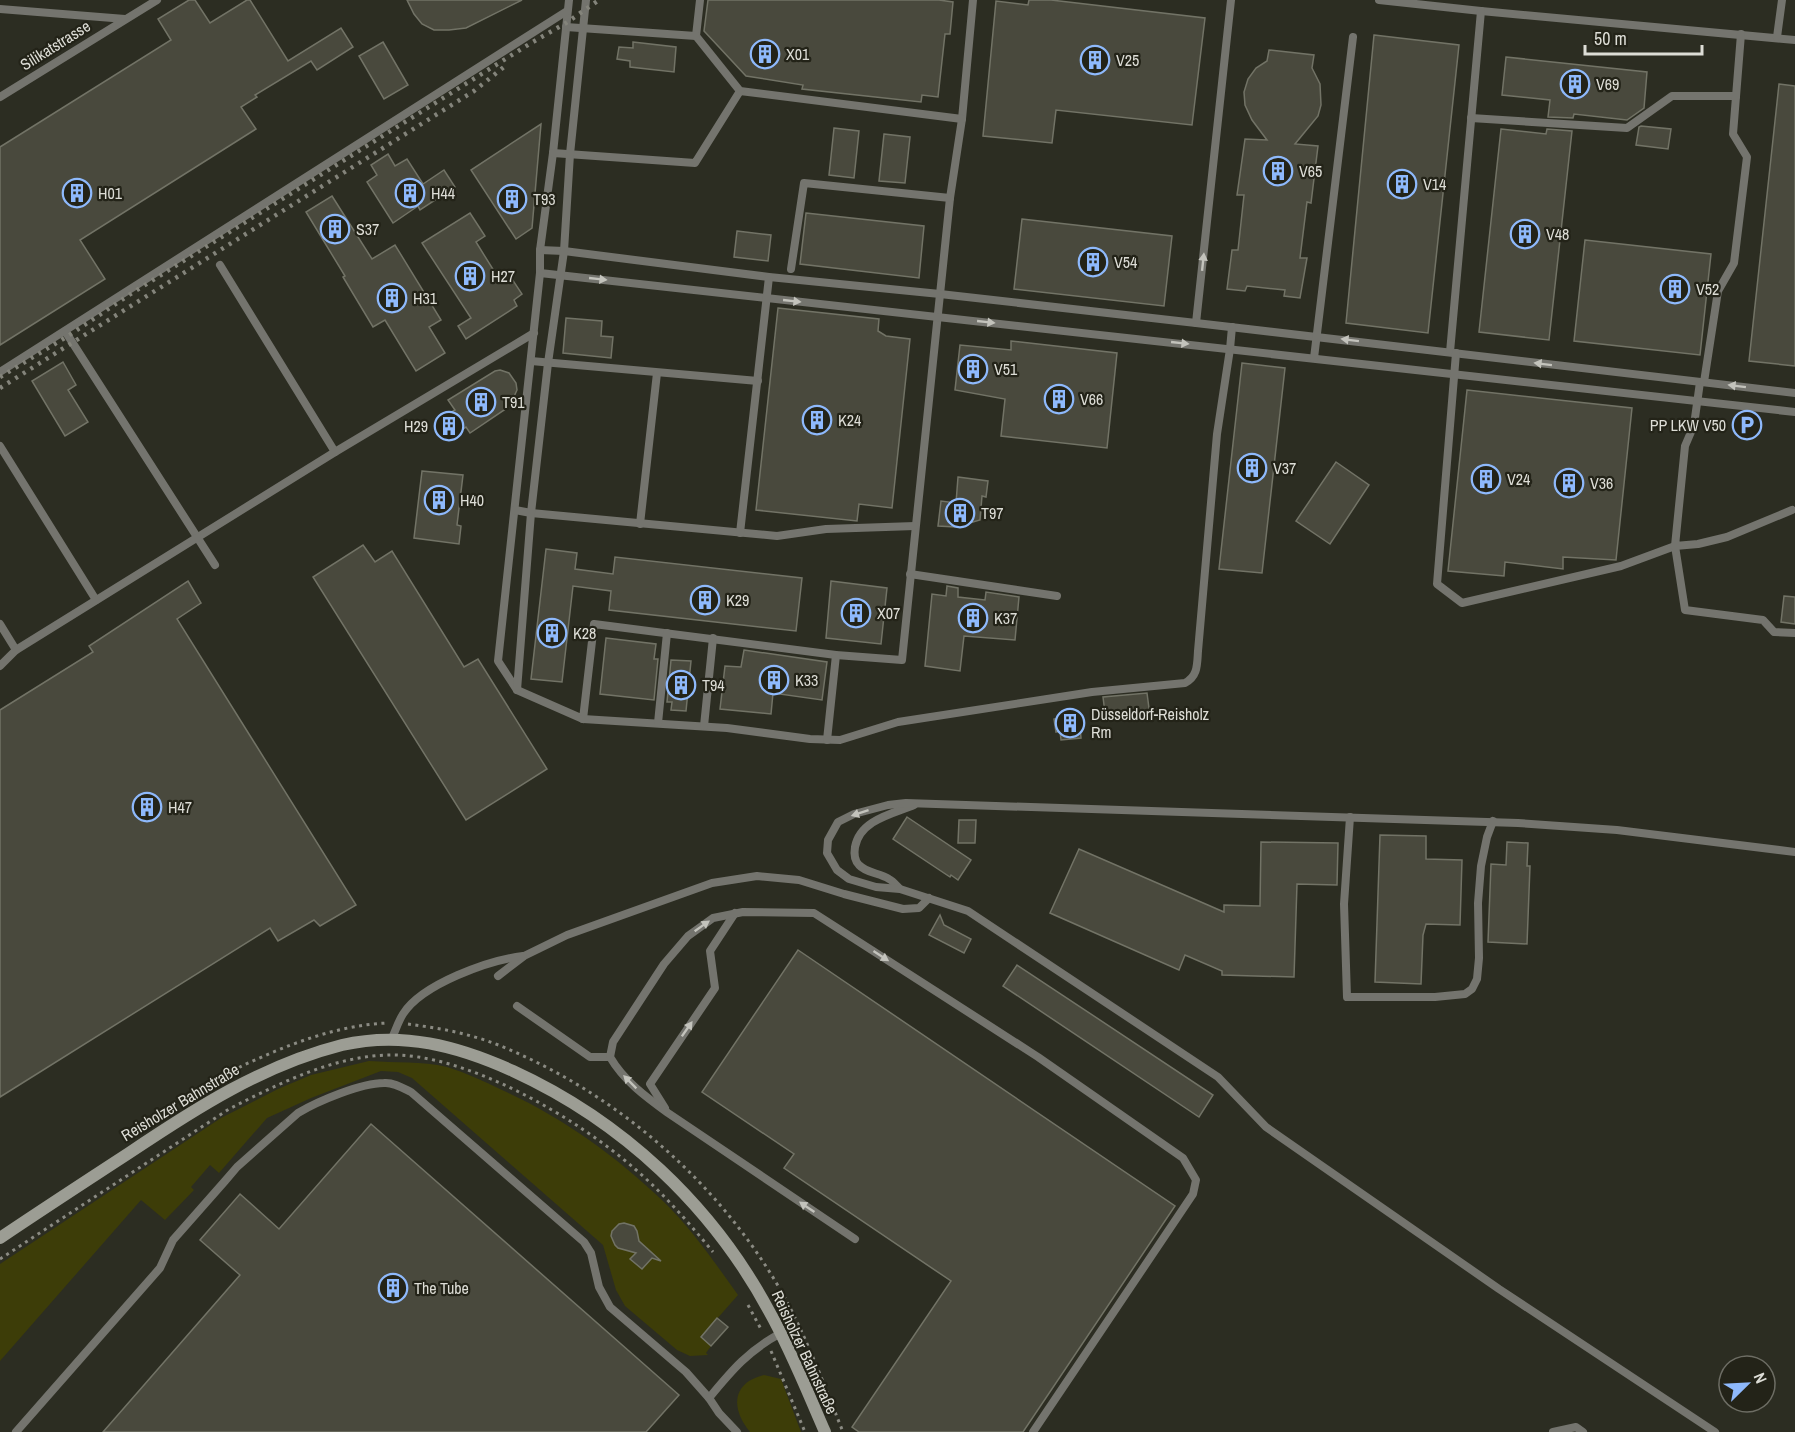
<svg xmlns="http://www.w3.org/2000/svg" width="1795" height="1432" font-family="'Archivo Narrow',sans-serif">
<rect width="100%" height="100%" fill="#2c2d22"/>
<!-- green -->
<g fill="#3d3d08">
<path d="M369,1061C395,1063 422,1061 447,1067C466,1073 484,1081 502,1090C562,1117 616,1156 664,1202C692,1229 715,1263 738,1295L701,1337L711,1346L706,1353L708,1355L690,1356L677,1350L625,1306L616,1290L603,1245L412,1078L398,1072L381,1071L311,1098L267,1118L219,1173L210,1165L191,1187L194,1190L165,1220L141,1200L0,1361V1264L221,1118L278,1089L311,1075Z"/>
<path d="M764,1375L781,1379L801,1432H750C731,1409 731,1383 764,1375Z"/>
</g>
<!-- building -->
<g fill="#49493d" stroke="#727366" stroke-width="1.5">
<polygon points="189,0 195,0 210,23 247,0 250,0 288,61 341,28 353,47 317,70 311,61 255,95 257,97 241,107 256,129 80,240 105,279 0,345 0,147 171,40 158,19"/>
<polygon points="407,0 522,0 466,28 449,30 434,30 422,24 414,14"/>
<polygon points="708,0 939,0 953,2 950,34 945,34 938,97 922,95 921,102 802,89 803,85 746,76 704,31"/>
<polygon points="1029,0 1051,0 1205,18 1192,125 1056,110 1052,143 983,136 996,1 1028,5"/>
<polygon points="1374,35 1459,45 1428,333 1346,323"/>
<polygon points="383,42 408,85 384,99 359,56"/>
<polygon points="633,42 676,47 674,72 630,67 630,61 617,59 619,47 633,48"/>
<polygon points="1269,50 1314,55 1312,68 1320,84 1321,105 1318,116 1295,144 1318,146 1311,203 1307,202 1300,258 1307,258 1300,298 1284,296 1285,290 1247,286 1245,291 1227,289 1232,250 1238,250 1244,195 1237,195 1245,139 1267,140 1252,120 1245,105 1244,92 1248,79 1256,68 1267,61"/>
<polygon points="1506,57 1647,72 1644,108 1627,120 1574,114 1573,118 1548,117 1550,100 1502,95"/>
<polygon points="1779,84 1795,86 1795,366 1749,361"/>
<polygon points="541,124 532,228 516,239 471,170"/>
<polygon points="1641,126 1671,129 1668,149 1636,145 1639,127"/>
<polygon points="834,128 859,131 854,178 829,175"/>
<polygon points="1501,129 1546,134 1547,129 1572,131 1549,340 1479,332"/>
<polygon points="884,134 910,137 905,183 879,181"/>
<polygon points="388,154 395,166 407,159 423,184 444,170 455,187 420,210 418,206 393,223 367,182 377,175 371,165"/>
<polygon points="332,196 372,259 395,245 441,320 429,327 445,353 416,371 385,320 373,327 343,277 345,276 306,212"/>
<polygon points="470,213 485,236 476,242 499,279 508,273 522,294 514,300 517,306 466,339 458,326 471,318 422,243"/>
<polygon points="806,213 924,226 919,278 800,264"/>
<polygon points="1022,219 1172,236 1164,306 1014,289"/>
<polygon points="737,231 771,235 768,261 734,257"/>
<polygon points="1585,240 1711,254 1700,355 1574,341"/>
<polygon points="778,308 879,319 878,331 886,336 910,339 892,508 859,504 857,521 756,510"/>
<polygon points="566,318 602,321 601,336 613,337 611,358 563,353"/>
<polygon points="1011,341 1117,353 1107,448 1001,436 1005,399 955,390 960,345 1011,350"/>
<polygon points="63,362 76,385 68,390 88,422 65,436 32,381"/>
<polygon points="1242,363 1285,368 1262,573 1219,569"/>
<polygon points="500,370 509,373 516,383 517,390 512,401 513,404 470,433 466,427 449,438 437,421 455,410 448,400 495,371"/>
<polygon points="1467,390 1632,408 1616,560 1563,557 1563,569 1505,562 1504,576 1448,571"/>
<polygon points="1336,462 1369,485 1330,544 1296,521"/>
<polygon points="422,471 463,475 457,525 461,526 459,544 414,538"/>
<polygon points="958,477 988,481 986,497 982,496 980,520 956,527 938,526 941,501 956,503"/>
<polygon points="363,545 375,562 392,551 464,667 478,659 547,769 466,820 313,577"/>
<polygon points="546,549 577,553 575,569 613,574 615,557 802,578 796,631 609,610 611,591 573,586 562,682 531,679"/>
<polygon points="188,581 201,603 177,619 356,905 320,926 314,920 278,941 270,928 0,1097 0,710 93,652 89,646"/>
<polygon points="831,581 887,588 881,644 826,638"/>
<polygon points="947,586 958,588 958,597 985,600 986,592 1019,597 1015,640 964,636 960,671 925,666 932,594 946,596"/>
<polygon points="1784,596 1795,597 1795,624 1781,622"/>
<polygon points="606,638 656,644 654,659 658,659 654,700 600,694"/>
<polygon points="744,650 827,662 822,700 773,693 771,714 720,709 725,666 741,667"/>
<polygon points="671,660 691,661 686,711 671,710 672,702 667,702"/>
<polygon points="1147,693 1150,716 1106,721 1103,697"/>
<polygon points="1075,711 1075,717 1079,716 1081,738 1061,740 1060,731 1056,732 1054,719 1060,718 1060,713"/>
<polygon points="907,817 971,860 958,880 951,875 950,877 893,839"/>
<polygon points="959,820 976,820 975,843 958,843"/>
<polygon points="1380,835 1426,836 1426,859 1462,860 1460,925 1426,924 1423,935 1421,984 1375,982"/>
<polygon points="1261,842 1338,843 1337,885 1297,884 1294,977 1222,975 1222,971 1185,955 1179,970 1050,913 1079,849 1224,912 1224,905 1260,906"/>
<polygon points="1507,842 1528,843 1527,866 1530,866 1527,944 1488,942 1491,864 1506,865"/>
<polygon points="940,915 944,925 971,939 964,953 929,935"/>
<polygon points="798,950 1175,1206 1023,1432 859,1432 852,1427 951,1281 784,1168 794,1154 702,1092"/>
<polygon points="1017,965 1213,1095 1199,1117 1003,986"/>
<polygon points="371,1124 679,1395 646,1432 103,1432 240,1275 200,1240 240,1194 279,1229"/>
<polygon points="624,1223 634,1226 637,1231 639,1241 661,1261 652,1258 642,1269 630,1259 636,1253 618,1248 615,1245 611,1236 612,1231 619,1224"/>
<polygon points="717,1318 728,1327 711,1346 701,1337"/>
</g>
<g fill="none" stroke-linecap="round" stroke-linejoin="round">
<!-- path -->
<g stroke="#8b8b83" stroke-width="3" stroke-dasharray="3 4.5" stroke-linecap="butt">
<path d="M408,1024C429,1027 451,1030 471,1036C491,1041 511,1050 530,1059C636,1110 728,1195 785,1298C808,1341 825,1387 843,1432"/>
<path d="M226,1075C238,1067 251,1062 264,1056C303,1039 344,1025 387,1023"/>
<path d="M0,1259L229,1109C278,1084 331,1057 387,1055C466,1052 578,1119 635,1169C664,1194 689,1223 713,1252"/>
<polyline points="748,1305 762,1331"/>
<polyline points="771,1351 805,1432"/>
</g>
<!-- service -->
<g stroke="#74746e" stroke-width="8">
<polyline points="569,0 553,153 540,250 540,273 498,661 517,690 583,719 594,624 836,655 902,660 950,198 962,119 973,0"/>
<polyline points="700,0 696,36 740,91 962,119"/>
<polyline points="1231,0 1196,323 1795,393"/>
<polyline points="1379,0 1481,11 1795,40"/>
<polyline points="0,9 125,19"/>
<polyline points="566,27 696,36"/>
<polyline points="1777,37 1782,0"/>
<polyline points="0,97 157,0"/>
<polyline points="1471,118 1627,128 1672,96 1736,96"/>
<polyline points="553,153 695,163 740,91"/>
<polyline points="540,250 564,251 769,277 940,294 1196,323"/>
<polyline points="220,265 335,452"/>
<polyline points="791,269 804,183 950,198"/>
<polyline points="540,273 1795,412"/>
<polyline points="65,331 215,565"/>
<polyline points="1450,352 1481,11"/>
<polyline points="1456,353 1437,584 1462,603 1621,566 1675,546 1685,610 1763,620 1774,632 1795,633"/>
<polyline points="1314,358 1353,37"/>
<polyline points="531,361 758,381"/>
<polyline points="0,372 567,11"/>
<polyline points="1700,382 1694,425 1685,446 1675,546 1698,544 1727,537 1792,510"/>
<polyline points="1704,382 1718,291 1734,263 1747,157 1733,134 1741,34"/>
<polyline points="0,446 96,600"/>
<polyline points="515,510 531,513 777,536 826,529 915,526"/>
<polyline points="640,524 657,373"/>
<polyline points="740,533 769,277"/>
<polyline points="910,574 1057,596"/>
<polyline points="0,624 16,650"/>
<polyline points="0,666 16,650 335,452 534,333"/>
<polyline points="517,690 531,513 548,363 564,251 570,154 586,0"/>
<path d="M583,719L727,728L810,739L840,740L898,722L1092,692L1185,683C1198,676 1197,665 1198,651L1217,434L1230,349L1232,327"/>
<polyline points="658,723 667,633"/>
<polyline points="704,726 713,638"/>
<polyline points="827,740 836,655"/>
<polyline points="1350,817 1344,904 1347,997 1435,997 1465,994 1472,989 1477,979 1479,958 1478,903 1481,866 1487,837 1493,821"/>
<path d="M899,888C896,885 893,881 889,879C880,873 866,873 859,865C854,860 854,853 855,847C860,820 892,814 914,805"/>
<polyline points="498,976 524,956 567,935 712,883 757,876 799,880 844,894 903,909 919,908 929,898"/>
<polyline points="517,1006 590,1057 610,1057"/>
<path d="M391,1040C395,1032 398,1022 403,1014C422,984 489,960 523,956"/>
<polyline points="665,1108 650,1084 715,988 710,951 735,913"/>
<path d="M855,1239L668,1113C646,1097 624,1081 610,1057L613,1042L664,964L688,936L713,918L743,912L814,913L1038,1057L1183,1158L1196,1180L1193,1194L1033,1432"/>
<path d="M709,1398C732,1370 749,1350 781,1333"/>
<path d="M16,1432L160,1268L173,1240L225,1181L237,1167L298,1113C318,1101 361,1083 384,1083C393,1082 403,1088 411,1092L584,1242L591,1253L599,1287L610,1307L686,1372L709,1398L719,1413L737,1432"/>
<polyline points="1553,1432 1576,1427 1583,1432"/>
<polyline points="1715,1432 1499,1289 1266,1127 1218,1077 968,911 900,889 876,887 849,879 837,870 827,853 828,840 838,822 854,814 888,805 906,803 1518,823 1617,830 1795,852"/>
</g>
<!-- secondary -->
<path stroke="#9c9d94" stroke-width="12" d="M0,1238C43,1209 86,1181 129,1153C196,1108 263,1065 342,1045C402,1031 458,1046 513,1071C622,1121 712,1205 769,1311C791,1350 807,1391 825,1432"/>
<!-- rail -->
<g stroke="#84847b" stroke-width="4.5" stroke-dasharray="3 6" stroke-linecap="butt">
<polyline points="0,377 68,336 129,295 531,43 566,23 599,0"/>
<polyline points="0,388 474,91 504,67"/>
</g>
</g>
<!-- one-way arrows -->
<defs><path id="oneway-solid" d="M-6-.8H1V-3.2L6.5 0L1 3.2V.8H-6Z" transform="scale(1.5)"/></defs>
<g fill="#c3c3bc">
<use href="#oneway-solid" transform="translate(1203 262) rotate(-84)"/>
<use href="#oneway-solid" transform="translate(598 279) rotate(6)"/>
<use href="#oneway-solid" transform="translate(792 301) rotate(6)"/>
<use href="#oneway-solid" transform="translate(986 322) rotate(6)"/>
<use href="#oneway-solid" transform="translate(1350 340) rotate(-173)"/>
<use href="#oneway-solid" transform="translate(1180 343) rotate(6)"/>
<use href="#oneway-solid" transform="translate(1543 364) rotate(-173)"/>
<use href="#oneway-solid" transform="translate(1737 386) rotate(-173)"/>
<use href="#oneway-solid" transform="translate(860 813) rotate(162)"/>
<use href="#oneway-solid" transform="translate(702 926) rotate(-35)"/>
<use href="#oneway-solid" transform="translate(881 956) rotate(33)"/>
<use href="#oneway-solid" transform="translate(687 1029) rotate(-55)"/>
<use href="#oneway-solid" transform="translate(630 1082) rotate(-135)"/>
<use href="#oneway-solid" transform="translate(807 1207) rotate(-146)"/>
</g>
<!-- icons -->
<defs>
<g id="building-ring" transform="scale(1.5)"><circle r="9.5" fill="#232318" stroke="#8eb9fc" stroke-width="1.5"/><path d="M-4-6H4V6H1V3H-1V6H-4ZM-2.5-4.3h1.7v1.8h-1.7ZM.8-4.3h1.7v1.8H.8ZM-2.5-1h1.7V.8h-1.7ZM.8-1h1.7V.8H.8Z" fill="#8eb9fc"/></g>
<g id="parking-ring" transform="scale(1.5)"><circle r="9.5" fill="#232318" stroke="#8eb9fc" stroke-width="1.5"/><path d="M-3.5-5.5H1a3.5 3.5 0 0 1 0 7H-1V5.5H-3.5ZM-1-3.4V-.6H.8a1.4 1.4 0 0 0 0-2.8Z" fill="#8eb9fc"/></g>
</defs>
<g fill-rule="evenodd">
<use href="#building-ring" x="765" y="54"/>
<use href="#building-ring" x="1095" y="60"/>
<use href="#building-ring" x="1575" y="84"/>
<use href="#building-ring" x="1278" y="171"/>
<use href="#building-ring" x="1402" y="184"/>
<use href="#building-ring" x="77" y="193"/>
<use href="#building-ring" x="410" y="193"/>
<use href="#building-ring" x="512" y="199"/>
<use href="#building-ring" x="335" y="229"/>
<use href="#building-ring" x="1525" y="234"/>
<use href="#building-ring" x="1093" y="262"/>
<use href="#building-ring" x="470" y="276"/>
<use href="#building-ring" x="1675" y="289"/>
<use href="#building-ring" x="392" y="298"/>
<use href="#building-ring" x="973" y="369"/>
<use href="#building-ring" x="1059" y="399"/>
<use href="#building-ring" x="481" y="402"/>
<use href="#building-ring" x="817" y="420"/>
<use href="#parking-ring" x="1747" y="425"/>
<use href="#building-ring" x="449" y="426"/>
<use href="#building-ring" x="1252" y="468"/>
<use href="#building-ring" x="1486" y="479"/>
<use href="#building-ring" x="1569" y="483"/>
<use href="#building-ring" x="439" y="500"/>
<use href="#building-ring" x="960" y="513"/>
<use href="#building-ring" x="705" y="600"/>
<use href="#building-ring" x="856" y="613"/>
<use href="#building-ring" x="973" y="618"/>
<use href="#building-ring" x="552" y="633"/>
<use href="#building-ring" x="774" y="680"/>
<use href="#building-ring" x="681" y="685"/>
<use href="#building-ring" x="1070" y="723"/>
<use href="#building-ring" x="147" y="807"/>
<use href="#building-ring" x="393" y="1288"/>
</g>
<g text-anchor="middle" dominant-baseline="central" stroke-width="4.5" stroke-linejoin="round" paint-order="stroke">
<!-- street labels -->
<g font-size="16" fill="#ddddd6" stroke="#232318">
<text transform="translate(55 45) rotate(-32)">Silikatstrasse</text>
<text transform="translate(180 1102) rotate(-31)">Reisholzer Bahnstraße</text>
<text transform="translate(805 1352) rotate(65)">Reisholzer Bahnstraße</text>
</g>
<!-- poi labels -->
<g font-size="16" fill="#ddddd6" stroke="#232318" text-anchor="start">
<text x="786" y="54">X01</text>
<text x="1116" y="60">V25</text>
<text x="1596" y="84">V69</text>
<text x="1299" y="171">V65</text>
<text x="1423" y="184">V14</text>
<text x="98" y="193">H01</text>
<text x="431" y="193">H44</text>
<text x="533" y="199">T93</text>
<text x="356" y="229">S37</text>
<text x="1546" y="234">V48</text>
<text x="1114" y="262">V54</text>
<text x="491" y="276">H27</text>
<text x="1696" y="289">V52</text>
<text x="413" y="298">H31</text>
<text x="994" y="369">V51</text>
<text x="1080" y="399">V66</text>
<text x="502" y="402">T91</text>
<text x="838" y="420">K24</text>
<text x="1726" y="425" text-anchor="end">PP LKW V50</text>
<text x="428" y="426" text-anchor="end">H29</text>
<text x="1273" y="468">V37</text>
<text x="1507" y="479">V24</text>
<text x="1590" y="483">V36</text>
<text x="460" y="500">H40</text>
<text x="981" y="513">T97</text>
<text x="726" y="600">K29</text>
<text x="877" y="613">X07</text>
<text x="994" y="618">K37</text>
<text x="573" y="633">K28</text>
<text x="795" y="680">K33</text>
<text x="702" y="685">T94</text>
<text x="1091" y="714">Düsseldorf-Reisholz<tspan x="1091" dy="18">Rm</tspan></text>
<text x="168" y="807">H47</text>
<text x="414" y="1288">The Tube</text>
</g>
</g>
<!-- north arrow -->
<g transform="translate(1747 1384) rotate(66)"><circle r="28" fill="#232318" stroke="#6d6d64" stroke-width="1.5"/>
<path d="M0-4.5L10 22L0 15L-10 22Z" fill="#8eb9fc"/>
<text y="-9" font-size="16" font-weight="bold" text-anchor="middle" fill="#ddddd6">N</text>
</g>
<!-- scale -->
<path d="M1585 45v9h117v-9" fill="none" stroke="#ddddd6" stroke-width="3"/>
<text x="1594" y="45" font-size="18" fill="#ddddd6" stroke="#232318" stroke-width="4.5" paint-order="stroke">50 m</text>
</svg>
****
Report each line in the preceding entries that holds the string "round".

<g fill="none" stroke-linecap="round" stroke-linejoin="round">
<g text-anchor="middle" dominant-baseline="central" stroke-width="4.5" stroke-linejoin="round" paint-order="stroke">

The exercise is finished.